A crisis between Islam and Christianity for provide an illustrative example. It seems that in the future an epistemological crisis will occur within the religion of Islam, in which Christian dialogue will be beneficial for showing Muslims why Christianity is a better tradition.  This epistemological crisis will occur when logical/critical methods are introduced into Islamic nations and applied to the Koran. For the most part Christianity has overcome this; however, it does not seem that Islam will survive such a crisis without drastic changes. The reason that Islam will not survive is because textual criticism and methods like it are grounded in the understanding that the text is a human document and is able to be corruption and variants. Although Christians throughout time have held a high view of Scripture, they have also understood the means by which the texts came to be canonized.   As a result Scripture, although at times being critically dissected by even those trying to disprove the tradition of Christianity, has survived untouched because it is understood as humanity’s account of God’s work in the world. Here is the idea that the Spirit of God inspired the human writers but that he used them meant a possibility for some textual issues. The problem in this case with Islam is that their understanding of the means of the Koran’s transmission leaves no room for human error and would put all the error on Allah. Since Allah transmitted the Koran word by word to Muhammad, there is no process of canonization; the Koran is Allah’s word because Allah said it to Muhammad. Thus errors are Allah’s or Muhammad’s either of which causes all types of problems for using text critical methods. It seems that Muslims would have to come up with a new way the text was received or adopt a new faith. 

MacIntyre’s epistemology is also practically helpful for pastoral counseling because it enables counselors incorporate how a person may understand themselves within the context of Scripture throughout time. For example, perhaps a counselor is meeting with a single mother who has recently met a man in the church who she is going to marry. Let’s say that this person has about a year’s worth community college.  She confides in the counselor that she has trouble with even the idea of sex with her husband to be, because she feels sex is a sinful act. 

Understanding the model of MacIntyre’s epistemology, the counselor can readily back track the tradition of this idea from this single mother to a former pastor, who got the idea of original sin from a professor at a seminary. This professor learned about this idea from a professor when he was a student at a bible college. This bible college professor received the idea from reading a published copy of Augustine and so on and so forth. Here the tracing of a tradition or idea is helpful because it can be recontextualized and the counselor is able to communicate how the person received the idea and how the person’s own experience acted, weaving the idea onto the person’s psychological makeup. Thus epistemological tracking is helpful for integrating persons from one tradition to the next. 
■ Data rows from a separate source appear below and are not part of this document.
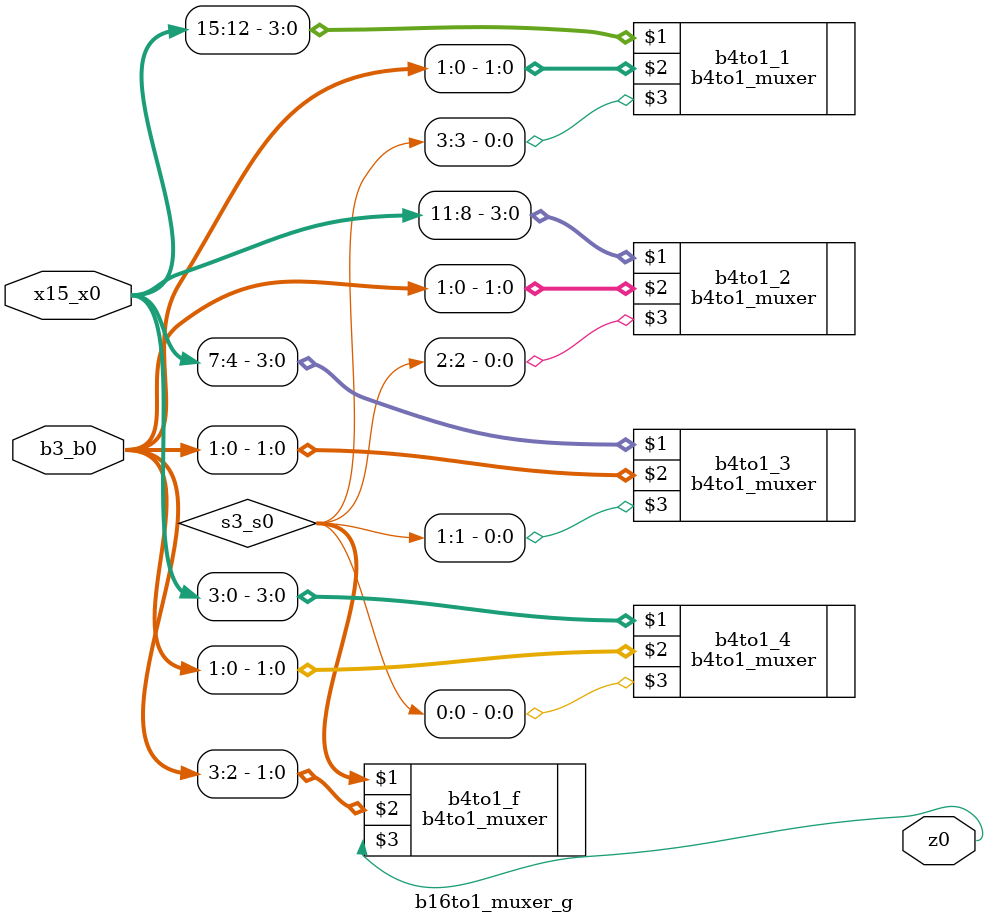
<source format=v>
module b16to1_muxer(x15_x0, b3_b0, z0);
	input[15:0] x15_x0;
	input[3:0] b3_b0;
	output z0;

	assign z0 = (b3_b0 == 'B0000) ? x15_x0[0]:
							(b3_b0 == 'B0001) ? x15_x0[1]:
							(b3_b0 == 'B0010) ? x15_x0[2]:
							(b3_b0 == 'B0011) ? x15_x0[3]:
							(b3_b0 == 'B0100) ? x15_x0[4]:
							(b3_b0 == 'B0101) ? x15_x0[5]:
							(b3_b0 == 'B0110) ? x15_x0[6]:
							(b3_b0 == 'B0111) ? x15_x0[7]:
							(b3_b0 == 'B1000) ? x15_x0[8]:
							(b3_b0 == 'B1001) ? x15_x0[9]:
							(b3_b0 == 'B1010) ? x15_x0[10]:
							(b3_b0 == 'B1011) ? x15_x0[11]:
							(b3_b0 == 'B1100) ? x15_x0[12]:
							(b3_b0 == 'B1101) ? x15_x0[13]:
							(b3_b0 == 'B1110) ? x15_x0[14]:
						/*(b3_b0 == 'B1111)?*/x15_x0[15];
endmodule

// implementazione a porte logiche
module b16to1_muxer_p(x15_x0, b3_b0, z0);
	input[15:0] x15_x0;
	input[3:0] b3_b0;
	output z0;

	assign z0 = b3_b0[3] & b3_b0[2] & b3_b0[1] & b3_b0[0] & x15_x0[15]
						| b3_b0[3] & b3_b0[2] & b3_b0[1] & ~b3_b0[0] & x15_x0[14]
						| b3_b0[3] & b3_b0[2] & ~b3_b0[1] & b3_b0[0] & x15_x0[13]
						| b3_b0[3] & b3_b0[2] & ~b3_b0[1] & ~b3_b0[0] 
																												 & x15_x0[12]
						| b3_b0[3] & ~b3_b0[2] & b3_b0[1] & b3_b0[0] & x15_x0[11]
						| b3_b0[3] & ~b3_b0[2] & b3_b0[1] & ~b3_b0[0]
																												 & x15_x0[10]
						| b3_b0[3] & ~b3_b0[2] & ~b3_b0[1] & b3_b0[0] & x15_x0[9]
						| b3_b0[3] & ~b3_b0[2] & ~b3_b0[1] & ~b3_b0[0]
																													& x15_x0[8]
						| ~b3_b0[3] & b3_b0[2] & b3_b0[1] & b3_b0[0] & x15_x0[7]
						| ~b3_b0[3] & b3_b0[2] & b3_b0[1] & ~b3_b0[0]
																													& x15_x0[6]
						| ~b3_b0[3] & b3_b0[2] & ~b3_b0[1] & b3_b0[0] & x15_x0[5]
						| ~b3_b0[3] & b3_b0[2] & ~b3_b0[1] & ~b3_b0[0]
																													& x15_x0[4]
						| ~b3_b0[3] & ~b3_b0[2] & b3_b0[1] & b3_b0[0] & x15_x0[3]
						| ~b3_b0[3] & ~b3_b0[2] & b3_b0[1] & ~b3_b0[0]
																													& x15_x0[2]
						| ~b3_b0[3] & ~b3_b0[2] & ~b3_b0[1] & b3_b0[0]
																													& x15_x0[1]
						| ~b3_b0[3] & ~b3_b0[2] & ~b3_b0[1] & ~b3_b0[0]
																												 & x15_x0[0];
endmodule

// implementazione via decoder
module b16to1_muxer_d(x15_x0, b3_b0, z0);
	input[15:0] x15_x0;
	input[3:0] b3_b0;
	output z0;

	wire[15:0] s15_s0;

	b4to16_decoder b3to8(b3_b0, s15_s0);

	assign z0 = s15_s0[15] & x15_x0[15] | s15_s0[14] & x15_x0[14] 
						| s15_s0[13] & x15_x0[13] | s15_s0[12] & x15_x0[12]
						| s15_s0[11] & x15_x0[11] | s15_s0[10] & x15_x0[10]
						| s15_s0[9] & x15_x0[9] | s15_s0[8] & x15_x0[8]
						| s15_s0[7] & x15_x0[7] | s15_s0[6] & x15_x0[6]
						| s15_s0[5] & x15_x0[5] | s15_s0[4] & x15_x0[4]
						| s15_s0[3] & x15_x0[3] | s15_s0[2] & x15_x0[2]
						| s15_s0[1] & x15_x0[1] | s15_s0[0] & x15_x0[0];
endmodule

// implementazione gerarchica
module b16to1_muxer_g(x15_x0, b3_b0, z0);
	input[15:0] x15_x0;
	input[3:0] b3_b0;
	output z0;

	wire [3:0] s3_s0;

	b4to1_muxer b4to1_1 (x15_x0[15:12], b3_b0[1:0], s3_s0[3]);
	b4to1_muxer b4to1_2 (x15_x0[11:8], b3_b0[1:0], s3_s0[2]);
	b4to1_muxer b4to1_3 (x15_x0[7:4], b3_b0[1:0], s3_s0[1]);
	b4to1_muxer b4to1_4 (x15_x0[3:0], b3_b0[1:0], s3_s0[0]);
	b4to1_muxer b4to1_f (s3_s0, b3_b0[3:2], z0);
endmodule

</source>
Finally MacIntyre’s model helps reframe for Christians what meaningful community can mean as an evangelistic hermeneutic. Community then becomes a type of God-talk; a teaching ground to show non-Christian faiths and traditions what the Bible exactly looks like in real life. Community or fellowship regains importance in the intellectual dialogue in a way that simply has not been the case since the Enlightenment. Again tradition is the sum total of beliefs, institutions and actions of the community. If this is the case, Christian practice plays a role in how one tradition is more logically superior to another. In real practical sense, the question becomes: which community is more in the world because of its ability to tackle alternative ways of understanding the world and integrating them into how that community lives? Christian community has had a mixed proficiency at such integration in the past. How Christians handle it will be a determinative in the future of persons coming to faith. 


[1] Nancey Murphy, Beyond Liberalism and Fundamentalism, 104.